Norfolk’s humpback whale captured in watercolours by local artist

PUBLISHED: 07:27 05 November 2013 | UPDATED: 11:26 06 November 2013

Norfolk wildlife artist James McCallum painted a humpback whale surfacing at Waxham, followed by gannets

Norfolk wildlife artist James McCallum painted a humpback whale surfacing at Waxham, followed by gannets


The humpback whale whose unexpected arrival in Norfolk waters last week drew hundreds of wildlife-watchers to the coast has been captured in a watercolour sketch by a local wildlife artist.

Norfolk wildlife artist James McCallum at work on the coastNorfolk wildlife artist James McCallum at work on the coast

Wells-born painter James McCallum observed the whale from the shore for four hours and recreated the scene as it surfaced off Waxham, with a spray of vented seawater hanging on the wind as gannets circled above.

The giant marine mammal, estimated to be about 10 to 12 metres in length, was first spotted off Hemsby, near Great Yarmouth, on Tuesday before it moved on to Winterton where it swam and fed in front of onlookers for at least two hours.

The following day, Mr McCallum joined the crowds who followed it further along the coast as it swam as far north as Sea Palling.

Experts say this is the first ever recorded sighting of a humpback from Norfolk.

Mr McCallum, 43, who lives at Baconsthorpe, near Holt, said: “I am fortunate enough to have seen humpbacks in Alaska, but I’m more excited about seeing this one here. They are mesmerising. I spent four hours solid just watching it.

“By the time I first saw the spout there were quite a few people there to look. It was quite easy to spot once you got your eye in. I reckon it was about a mile off, but you could see it blowing against the steel-coloured sea.”

Mr McCallum, a former reserve warden at Blakeney Point, has been a professional artist since 1998 and has built a large portfolio of artworks painted along the wild Norfolk shoreline – but he described this sketch as more like a “visual diary”.
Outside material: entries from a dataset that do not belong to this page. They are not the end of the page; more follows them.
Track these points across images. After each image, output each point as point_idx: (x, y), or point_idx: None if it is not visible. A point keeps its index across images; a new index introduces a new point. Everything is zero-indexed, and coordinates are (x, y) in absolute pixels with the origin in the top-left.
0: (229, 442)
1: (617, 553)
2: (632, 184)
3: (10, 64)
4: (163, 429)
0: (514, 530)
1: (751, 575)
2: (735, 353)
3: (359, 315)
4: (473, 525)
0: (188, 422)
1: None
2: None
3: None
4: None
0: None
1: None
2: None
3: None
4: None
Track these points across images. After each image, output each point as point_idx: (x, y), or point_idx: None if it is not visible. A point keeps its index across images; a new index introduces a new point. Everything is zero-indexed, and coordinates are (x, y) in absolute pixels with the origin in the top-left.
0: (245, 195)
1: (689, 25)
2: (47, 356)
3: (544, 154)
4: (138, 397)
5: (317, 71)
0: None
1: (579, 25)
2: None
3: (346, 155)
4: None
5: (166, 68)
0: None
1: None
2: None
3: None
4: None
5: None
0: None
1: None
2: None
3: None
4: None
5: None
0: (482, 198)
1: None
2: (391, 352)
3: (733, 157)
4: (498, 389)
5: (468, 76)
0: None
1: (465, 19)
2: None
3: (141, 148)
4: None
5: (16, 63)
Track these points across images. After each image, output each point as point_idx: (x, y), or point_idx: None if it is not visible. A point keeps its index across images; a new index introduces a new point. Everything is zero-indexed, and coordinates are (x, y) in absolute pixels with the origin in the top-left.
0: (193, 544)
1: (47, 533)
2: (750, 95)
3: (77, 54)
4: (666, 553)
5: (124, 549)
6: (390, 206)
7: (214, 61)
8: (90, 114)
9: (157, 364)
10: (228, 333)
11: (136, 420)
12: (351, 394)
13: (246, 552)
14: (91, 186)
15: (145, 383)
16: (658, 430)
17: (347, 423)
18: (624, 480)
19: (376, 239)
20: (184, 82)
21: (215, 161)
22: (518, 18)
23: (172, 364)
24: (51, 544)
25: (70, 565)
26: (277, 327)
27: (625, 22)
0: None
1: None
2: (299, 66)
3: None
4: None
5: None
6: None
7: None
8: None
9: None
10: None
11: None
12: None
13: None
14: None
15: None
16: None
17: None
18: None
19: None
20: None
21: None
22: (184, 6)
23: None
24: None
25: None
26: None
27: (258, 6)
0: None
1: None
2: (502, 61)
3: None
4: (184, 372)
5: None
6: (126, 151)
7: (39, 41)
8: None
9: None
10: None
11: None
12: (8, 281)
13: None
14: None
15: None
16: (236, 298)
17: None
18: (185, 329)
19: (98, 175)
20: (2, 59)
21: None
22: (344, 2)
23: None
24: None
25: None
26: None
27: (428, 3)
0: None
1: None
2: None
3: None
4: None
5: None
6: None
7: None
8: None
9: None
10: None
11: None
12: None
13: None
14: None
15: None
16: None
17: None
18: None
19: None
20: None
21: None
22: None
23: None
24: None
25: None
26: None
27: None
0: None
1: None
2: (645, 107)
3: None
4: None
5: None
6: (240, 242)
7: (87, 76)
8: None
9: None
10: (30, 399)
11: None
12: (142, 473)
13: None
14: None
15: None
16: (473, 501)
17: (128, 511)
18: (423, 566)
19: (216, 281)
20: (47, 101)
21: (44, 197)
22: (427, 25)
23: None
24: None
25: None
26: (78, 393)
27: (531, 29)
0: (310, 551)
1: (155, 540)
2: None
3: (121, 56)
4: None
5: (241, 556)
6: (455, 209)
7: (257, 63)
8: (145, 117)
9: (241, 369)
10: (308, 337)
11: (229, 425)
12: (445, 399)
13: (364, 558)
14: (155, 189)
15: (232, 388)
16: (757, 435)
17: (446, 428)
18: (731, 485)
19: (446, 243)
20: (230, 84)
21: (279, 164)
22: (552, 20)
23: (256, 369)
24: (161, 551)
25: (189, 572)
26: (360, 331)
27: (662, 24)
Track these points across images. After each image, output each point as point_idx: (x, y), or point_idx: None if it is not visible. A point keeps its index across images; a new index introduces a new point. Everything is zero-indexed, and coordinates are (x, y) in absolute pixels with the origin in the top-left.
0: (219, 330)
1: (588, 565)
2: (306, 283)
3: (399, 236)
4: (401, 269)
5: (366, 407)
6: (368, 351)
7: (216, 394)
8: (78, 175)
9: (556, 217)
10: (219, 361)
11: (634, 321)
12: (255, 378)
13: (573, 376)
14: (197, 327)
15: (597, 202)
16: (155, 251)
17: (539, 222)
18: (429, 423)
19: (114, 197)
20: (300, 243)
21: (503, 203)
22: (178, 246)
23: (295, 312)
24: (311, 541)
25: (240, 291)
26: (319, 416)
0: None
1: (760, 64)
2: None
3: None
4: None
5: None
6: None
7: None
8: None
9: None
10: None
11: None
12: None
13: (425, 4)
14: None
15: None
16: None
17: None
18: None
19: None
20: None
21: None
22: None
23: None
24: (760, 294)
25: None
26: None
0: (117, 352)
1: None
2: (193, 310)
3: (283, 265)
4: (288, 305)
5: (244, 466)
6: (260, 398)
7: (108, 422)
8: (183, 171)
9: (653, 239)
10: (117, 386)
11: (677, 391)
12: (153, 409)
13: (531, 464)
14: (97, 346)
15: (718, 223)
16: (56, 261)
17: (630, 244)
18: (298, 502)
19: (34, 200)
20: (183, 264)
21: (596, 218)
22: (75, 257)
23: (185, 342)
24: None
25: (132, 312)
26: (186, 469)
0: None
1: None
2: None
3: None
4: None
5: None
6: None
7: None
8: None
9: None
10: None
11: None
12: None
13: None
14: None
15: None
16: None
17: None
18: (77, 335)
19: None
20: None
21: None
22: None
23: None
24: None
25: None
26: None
“It is not the greatest piece of work, but it has captured the scene, like some people would take a snapshot,” he said. “I do all my paintings while I am watching things. This one was kind of distant, but it is a highly personal image, and I am surprised that it has got such a great response from people.”

The artist said his brother, Wells fisherman Andy McCallum, had spotted another whale off the north Norfolk coast on Thursday, but had been unable to identify it.

James McCallum will be displaying about 90 original paintings in his Autumn Exhibition at Blickling Hall later this month.

He said his collection aimed to capture the unique behaviours of Norfolk wildlife including pink-footed geese, lapwings and grey seals.

“I am interested in behaviour and interactions,” he said. “When you are outside in the field it is quite challenging to draw things, but while you are doing it you are seeing all these things happening and I find it fascinating to unravel what is going on in front of me.”